Petasky is a subproject of MASTODONS CNRS’s challenge.

Here is the introduction of the project:

In many scientific fields such as physics, astronomy, biology or environmental science, the rapid development of scientific instruments and intensive use of computer simulation have led in recent years to the production of a large amount of data. Modern scientific applications are then confronted with new problems that are primarily related to the storage and use of these data. In addition to the growing volume of data to handle their complex nature (images, uncertain data, multiscale …), the heterogeneity of their formats and the various treatments to which they are subject are the main sources of difficulties. The problems are such that scientific data management is now recognized as a real bottleneck that slows scientific research, the latter relying more and more on the analysis of massive data . In this context, the role of IT as a direct means by which to improve the process of discovery in science is paramount. This has led scientists from different disciplines to work together for reflection to the emergence of new tools, approaches and techniques of management and operation of these gigantic masses of data. This is the case for example XLDB two conferences (Extremely Large Data Bases, and SciDB (Scientific Data Bases,

The work presented in this project addresses the problem of management of scientific data in the field of cosmology.
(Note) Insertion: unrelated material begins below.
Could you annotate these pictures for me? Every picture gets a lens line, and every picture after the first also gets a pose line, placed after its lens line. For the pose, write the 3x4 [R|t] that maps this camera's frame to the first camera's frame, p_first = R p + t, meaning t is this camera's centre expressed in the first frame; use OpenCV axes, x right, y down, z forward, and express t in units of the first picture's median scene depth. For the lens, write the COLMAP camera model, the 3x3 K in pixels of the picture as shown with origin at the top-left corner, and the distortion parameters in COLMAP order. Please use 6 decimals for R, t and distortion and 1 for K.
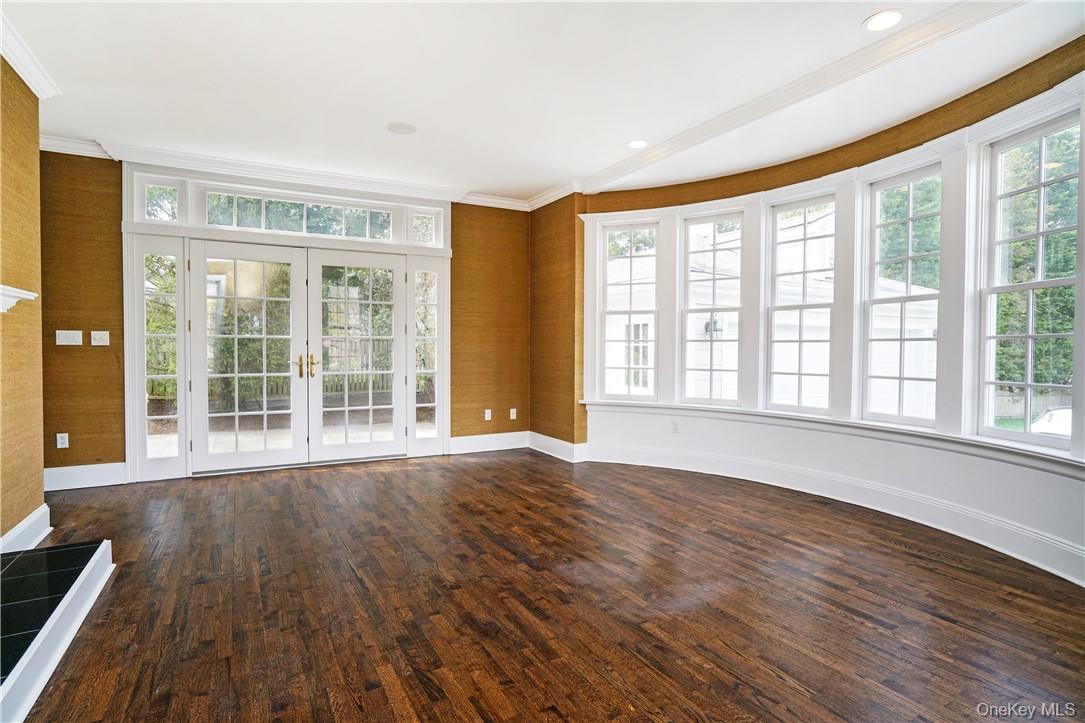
lens RADIAL K [[562.4, 0, 535.7], [0, 562.4, 369.3], [0, 0, 1]] dist [-0.042841, -0.000214]
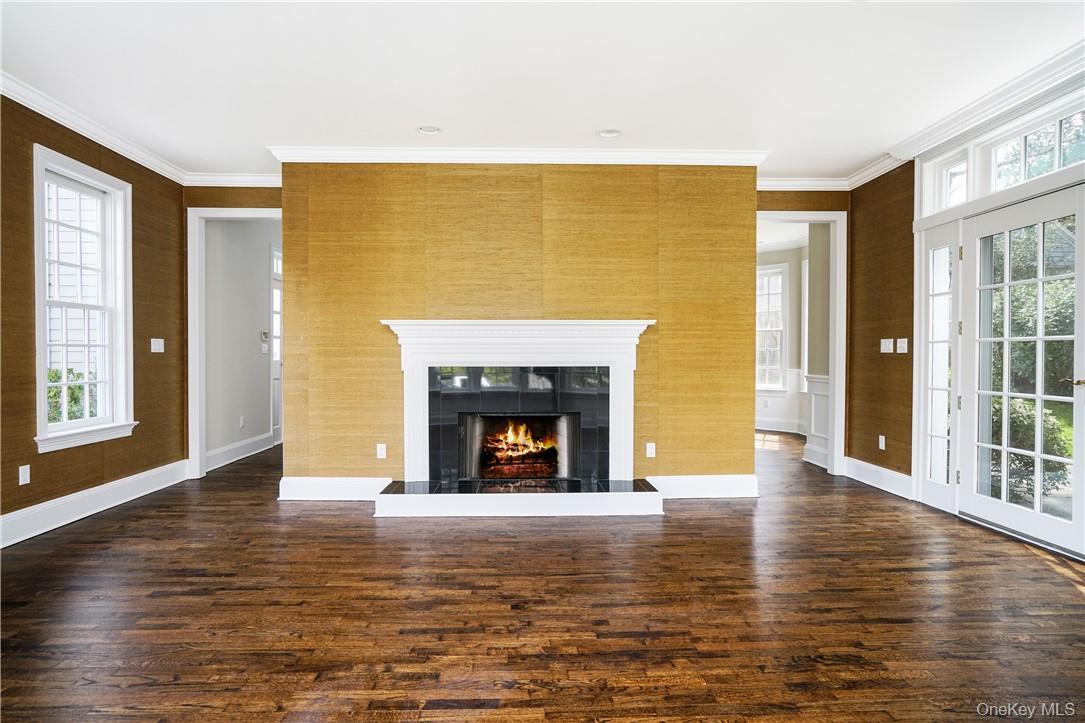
lens RADIAL K [[590.2, 0, 540.0], [0, 590.2, 357.5], [0, 0, 1]] dist [-0.026429, 0.005868]
pose [[-0.459763, 0.000306, -0.888042, 0.682132], [-0.036360, 0.999155, 0.019168, -0.049757], [0.887297, 0.041102, -0.459363, 1.393291]]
Therefore, it fits in the context of e-Science. It brings together researchers and engineers from research laboratories and computer scientists from laboratories IN2P3 / CNRS. Data will be produced within two scientific projects, the LSST (Large Synoptic Survey Telescope) and Euclid. These data exhibit a complexity regarding their handling, never equaled before.

I’m implied in the Data-Mining and Machine Learning team in the Petasky project and currently work on the redshift evaluation.